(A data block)
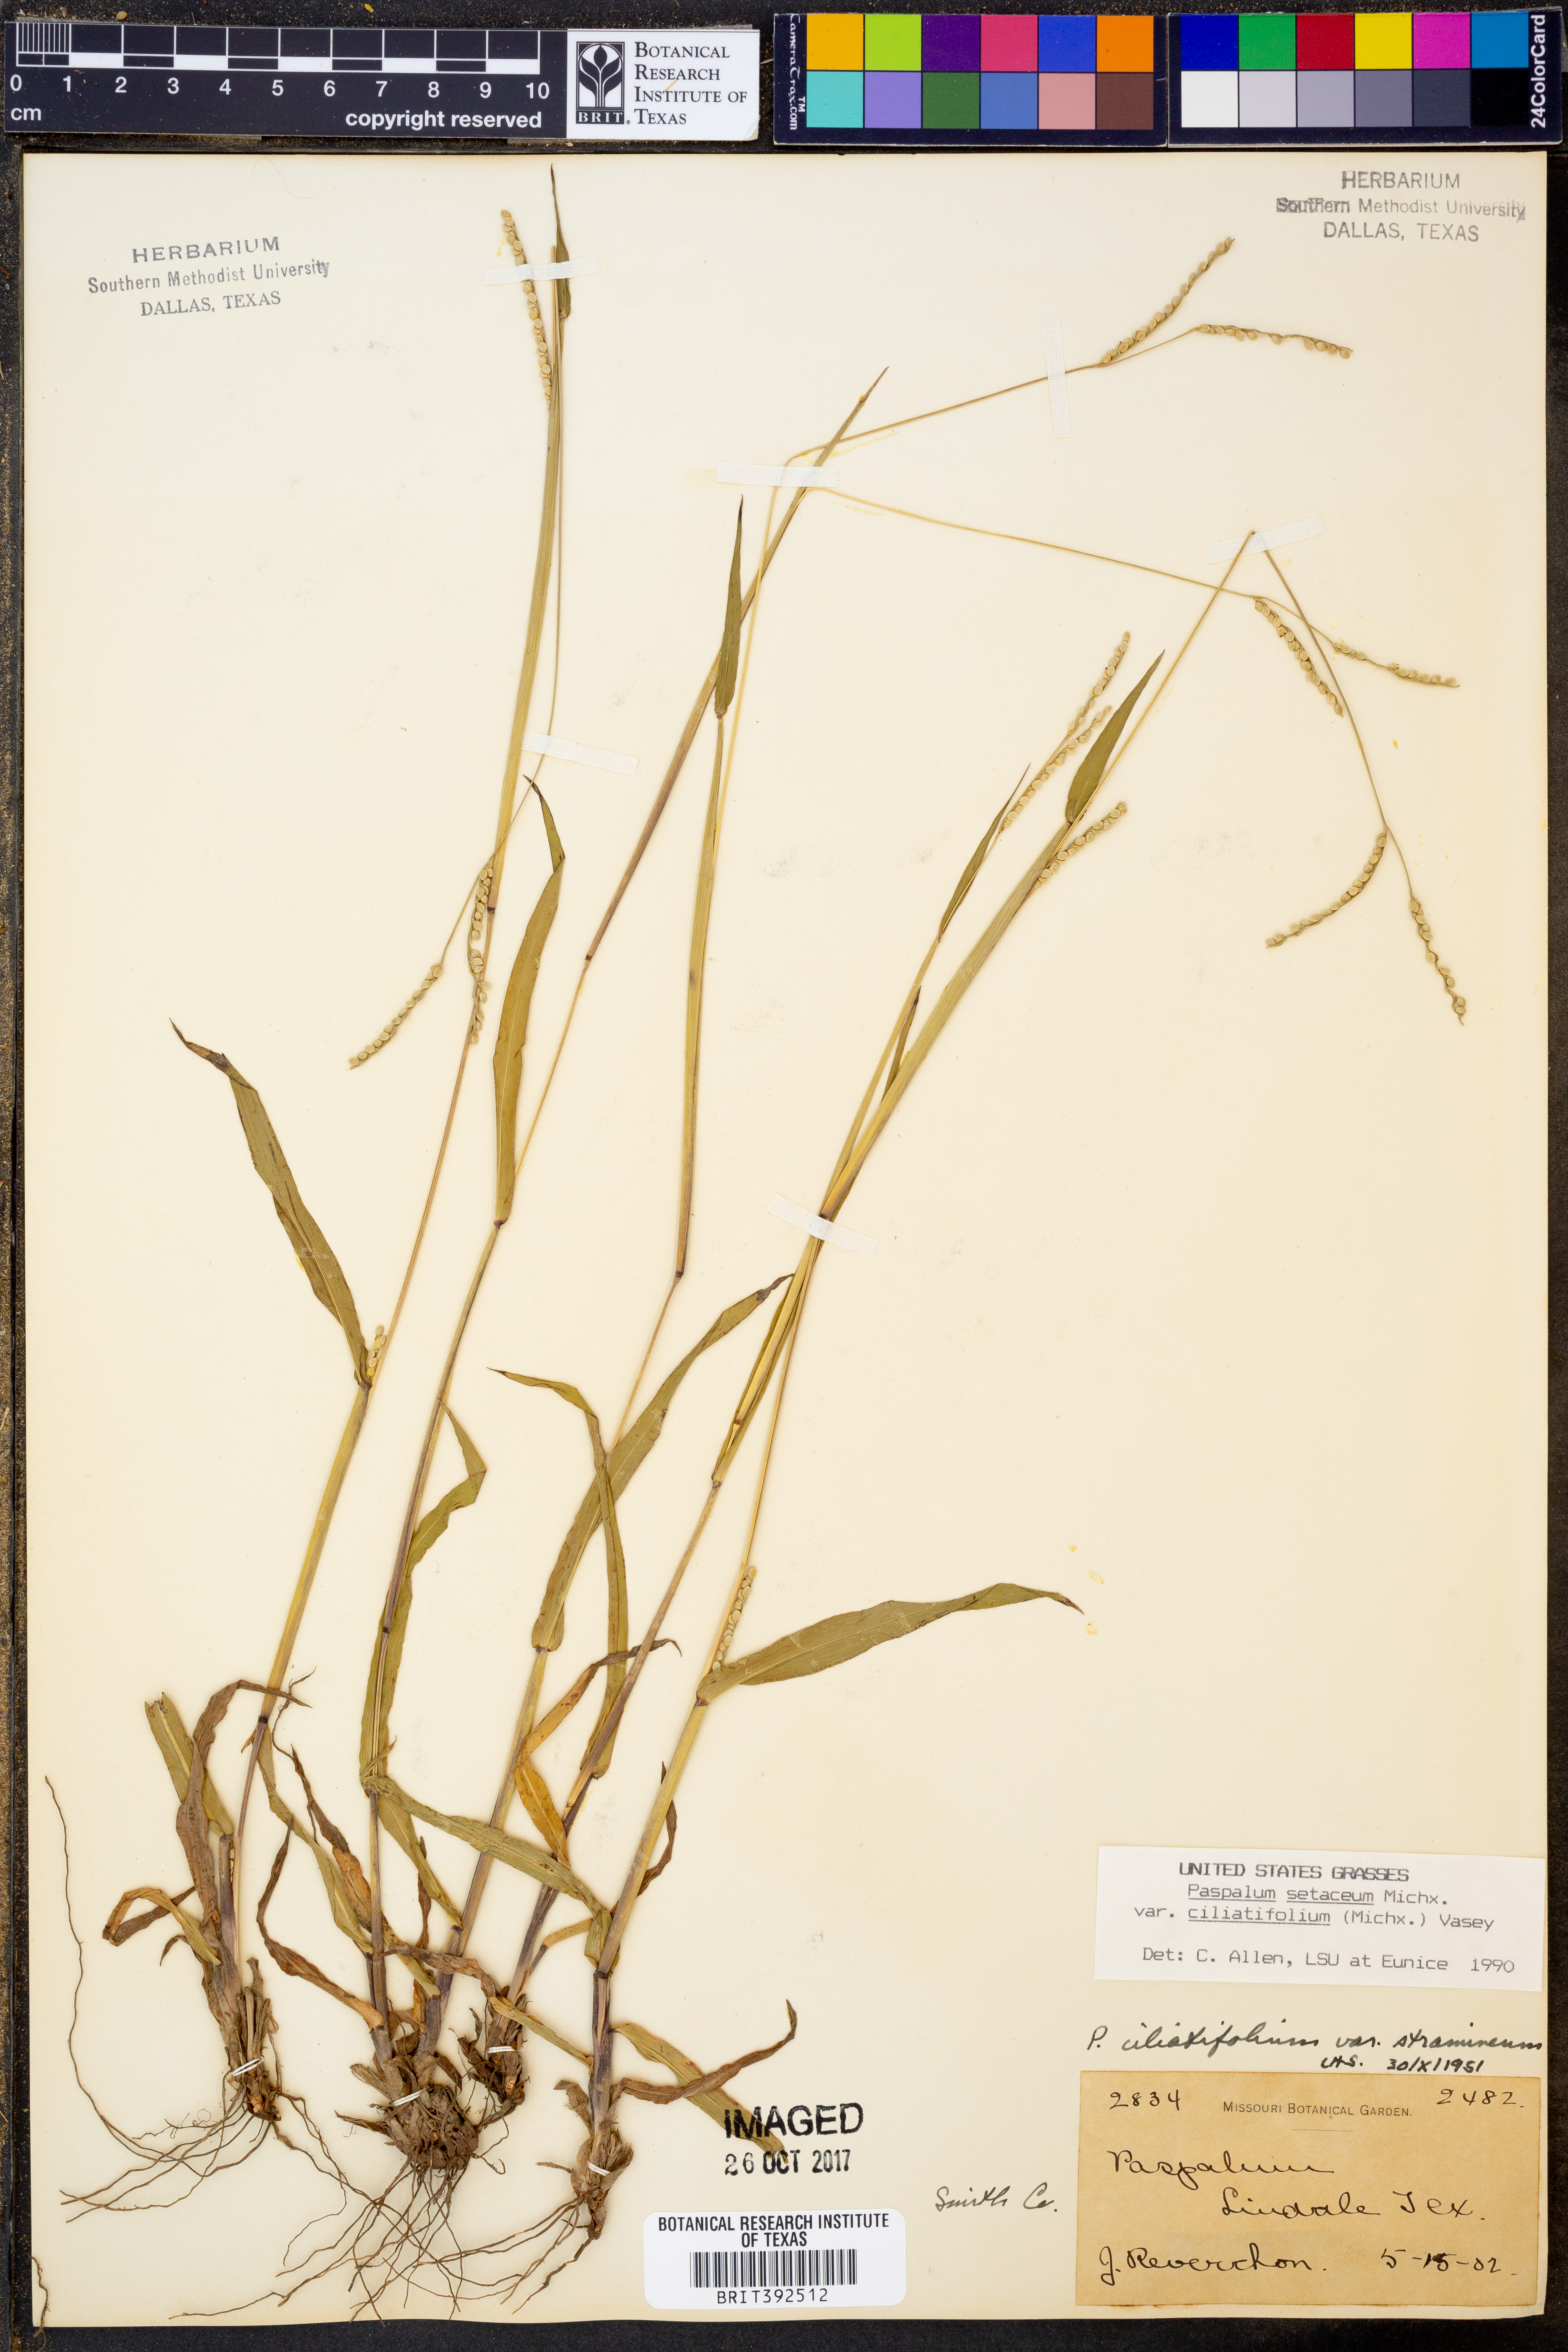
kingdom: Plantae
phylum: Tracheophyta
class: Liliopsida
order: Poales
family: Poaceae
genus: Paspalum
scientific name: Paspalum setaceum
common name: Slender paspalum
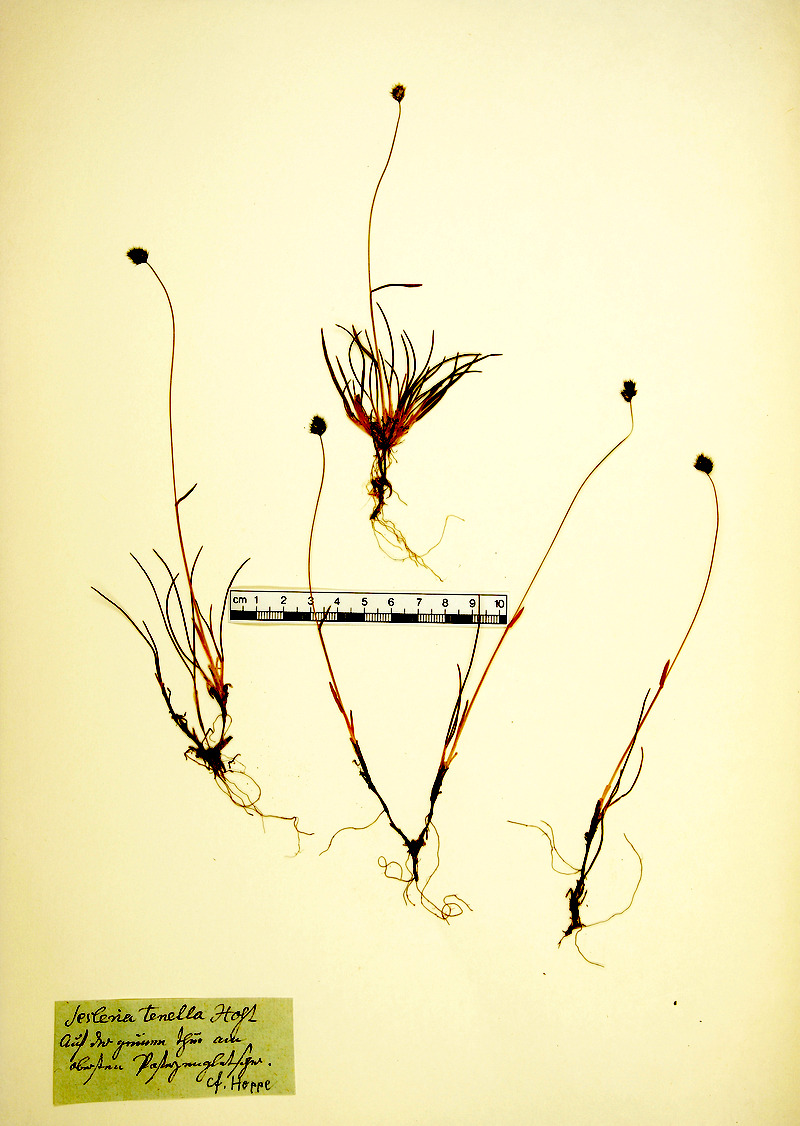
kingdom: Plantae
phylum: Tracheophyta
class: Liliopsida
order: Poales
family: Poaceae
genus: Psilathera
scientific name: Psilathera ovata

▸ **What the task requires**
Gather every line from the entries above that contains the string "name". Case counts.

▸ **Solution**
scientific name: Paspalum setaceum
common name: Slender paspalum
scientific name: Psilathera ovata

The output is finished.